** EXTRACT follows **
Everybody, thanks for all the help.
Chris/Jason, while 1) assumption is actually incorrect for my situation.
Nonetheless, I can see how one would basically use a dynamic-typing approach
to sending the additional data as a first keys for each partition. It seems
less than elegant but doable.
The solution Harsh J provides seems to be more elegant but I need to spend
some more time understanding exactly what the interplay between paths and
comitting a job using MultipleOutputs is. My first and second passes have
failed but it seems to indeed be committing the output of the map task even
when it is in a map+reduce job. Like most things, I just need to spend some
more time digging through the code at a more detailed level. I will come
back if I have more questions.
Per the final assumption that Harsh J mentions, "the framework guarantees
that the Reduce operation never starts until
all Map tasks have finished". It seems that, while pre-shuffling could be
possible to get ready for running the reduce, the reduce would always have
to wait unless a Partitioner could guarantee that a particular partition was
complete before all maps were completed. Is there talk of this changing
somehow?
Thanks again,
Jacques
On Sun, Feb 13, 2011 at 8:22 PM, Jason wrote:I think this kind of partitioner is a little hackish. More straight forward
approach is to emit the extra data N times under special keys and write a
partitioner that would recognize these keys and dispatch them accordingly
between partitions 0..N-1
Also if this data needs to be shipped to reducers upfront, it could be
easily done using custom sort comparator
Sent from my iPhone
On Feb 13, 2011, at 8:05 PM, Chris Douglas wrote:If these assumptions are correct:
0) Each map outputs one result, a few hundred bytes
1) The map output is deterministic, given an input split index
2) Every reducer must see the result from every map
Then just output the result N times, where N is the number of
reducers, using a custom Partitioner that assigns the result to
(records_seen++ % N), where records_seen is an int field on the
partitioner.
** End of EXTRACT **
** ENTRIES SHOWN follows **
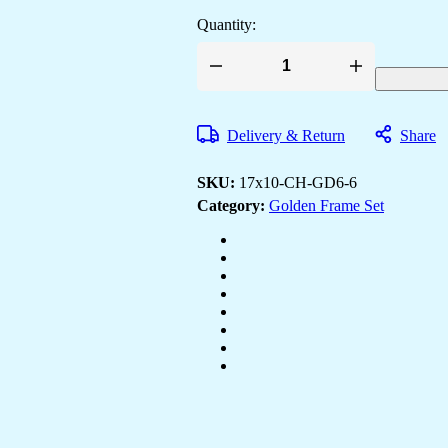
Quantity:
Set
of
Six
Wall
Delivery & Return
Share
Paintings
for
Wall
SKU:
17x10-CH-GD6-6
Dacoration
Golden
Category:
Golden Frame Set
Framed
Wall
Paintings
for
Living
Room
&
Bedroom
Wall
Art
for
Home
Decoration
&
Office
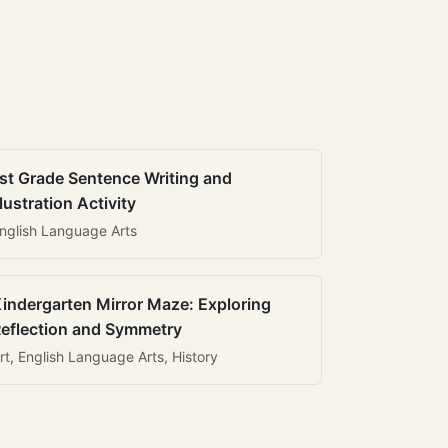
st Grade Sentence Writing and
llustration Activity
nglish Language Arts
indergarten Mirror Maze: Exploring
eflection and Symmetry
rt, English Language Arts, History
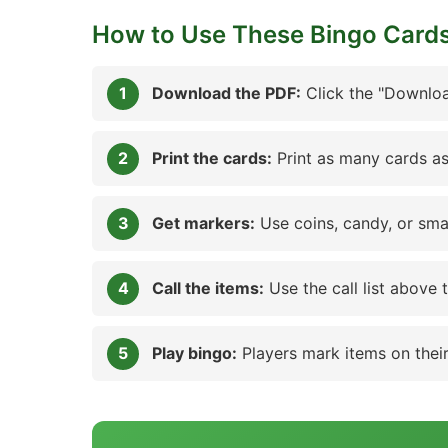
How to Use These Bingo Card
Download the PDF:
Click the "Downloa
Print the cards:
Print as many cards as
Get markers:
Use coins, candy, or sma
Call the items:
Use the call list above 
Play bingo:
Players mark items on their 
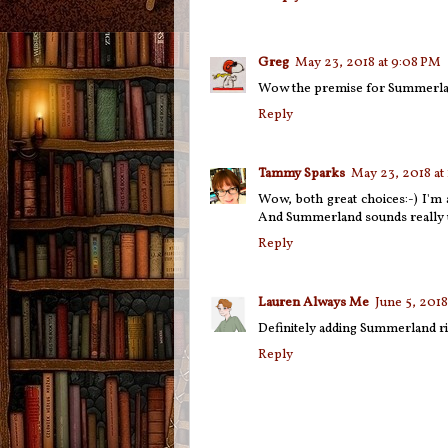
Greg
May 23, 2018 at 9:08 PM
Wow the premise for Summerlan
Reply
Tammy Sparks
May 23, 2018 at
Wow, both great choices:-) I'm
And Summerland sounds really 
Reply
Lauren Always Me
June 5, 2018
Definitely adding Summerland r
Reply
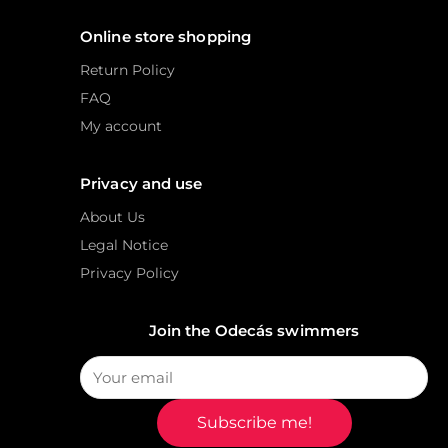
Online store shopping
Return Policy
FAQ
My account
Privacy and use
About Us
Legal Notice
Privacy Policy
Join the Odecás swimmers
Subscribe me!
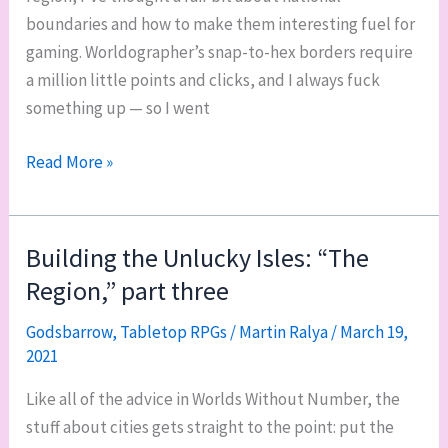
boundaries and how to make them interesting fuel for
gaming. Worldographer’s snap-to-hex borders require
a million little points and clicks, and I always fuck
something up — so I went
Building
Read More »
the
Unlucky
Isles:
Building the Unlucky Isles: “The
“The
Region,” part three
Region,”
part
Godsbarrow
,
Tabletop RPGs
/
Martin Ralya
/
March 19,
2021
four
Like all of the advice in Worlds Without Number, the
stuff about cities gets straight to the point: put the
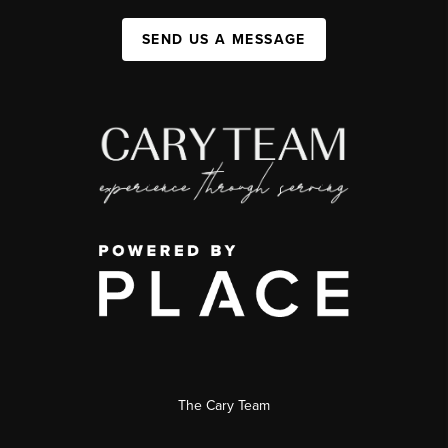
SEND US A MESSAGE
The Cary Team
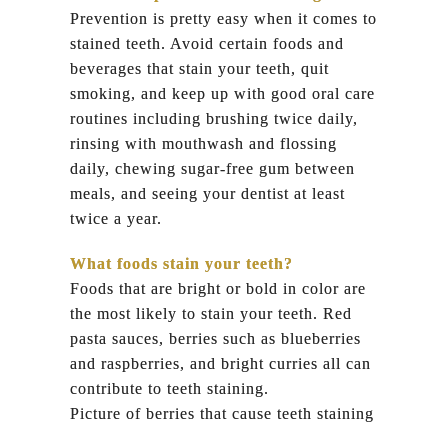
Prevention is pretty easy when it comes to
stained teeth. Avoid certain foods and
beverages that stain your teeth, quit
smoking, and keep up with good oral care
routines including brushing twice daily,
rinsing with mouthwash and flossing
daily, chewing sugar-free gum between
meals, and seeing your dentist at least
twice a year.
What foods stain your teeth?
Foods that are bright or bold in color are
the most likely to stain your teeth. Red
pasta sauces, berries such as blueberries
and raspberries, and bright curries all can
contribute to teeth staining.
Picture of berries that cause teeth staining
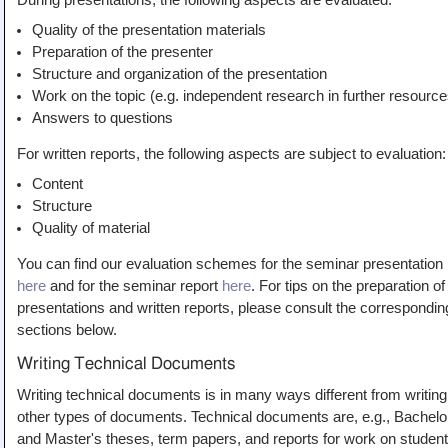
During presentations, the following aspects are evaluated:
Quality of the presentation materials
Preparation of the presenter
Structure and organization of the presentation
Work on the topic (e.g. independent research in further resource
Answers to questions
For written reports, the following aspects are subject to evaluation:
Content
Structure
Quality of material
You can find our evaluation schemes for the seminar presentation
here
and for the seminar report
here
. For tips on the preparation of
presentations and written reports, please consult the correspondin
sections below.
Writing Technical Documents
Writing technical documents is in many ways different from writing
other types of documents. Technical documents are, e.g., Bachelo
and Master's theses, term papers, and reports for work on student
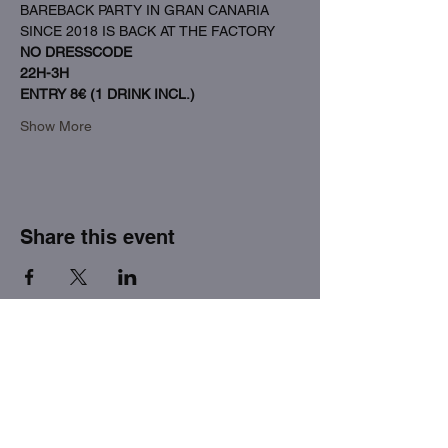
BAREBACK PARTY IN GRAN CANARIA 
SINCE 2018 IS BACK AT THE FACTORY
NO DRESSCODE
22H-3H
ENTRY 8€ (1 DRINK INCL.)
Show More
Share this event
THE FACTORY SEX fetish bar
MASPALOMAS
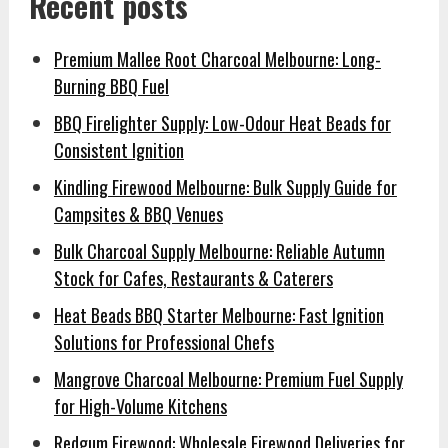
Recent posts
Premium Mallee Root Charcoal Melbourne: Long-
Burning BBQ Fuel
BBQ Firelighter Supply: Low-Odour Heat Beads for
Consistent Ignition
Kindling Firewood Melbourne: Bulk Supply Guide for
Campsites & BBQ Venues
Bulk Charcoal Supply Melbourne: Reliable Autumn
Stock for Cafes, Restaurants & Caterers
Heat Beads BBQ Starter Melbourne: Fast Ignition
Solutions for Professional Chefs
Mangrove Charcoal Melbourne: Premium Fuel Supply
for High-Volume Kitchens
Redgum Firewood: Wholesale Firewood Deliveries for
** End of ENTRIES SHOWN **
• **DIRECTIONS**:
1. Rewrite the paragraph of the thread that begins "The solution Harsh J provides" in a shorter form, keeping its main facts.
2. Reproduce the passage of the thread between "Everybody, thanks for" and "elegant but doable.", inclusive, word for word.

• **SOLUTIONS IN ORDER**:
1. Harsh J's solution looks more elegant, but the writer needs more time to understand how paths interact with committing a job that uses MultipleOutputs. The first two attempts failed, although the map task's output does seem to be committed even in a map+reduce job. The writer plans to study the code in more detail and to return with any further questions.

2.
Everybody, thanks for all the help.
Chris/Jason, while 1) assumption is actually incorrect for my situation.
Nonetheless, I can see how one would basically use a dynamic-typing approach
to sending the additional data as a first keys for each partition. It seems
less than elegant but doable.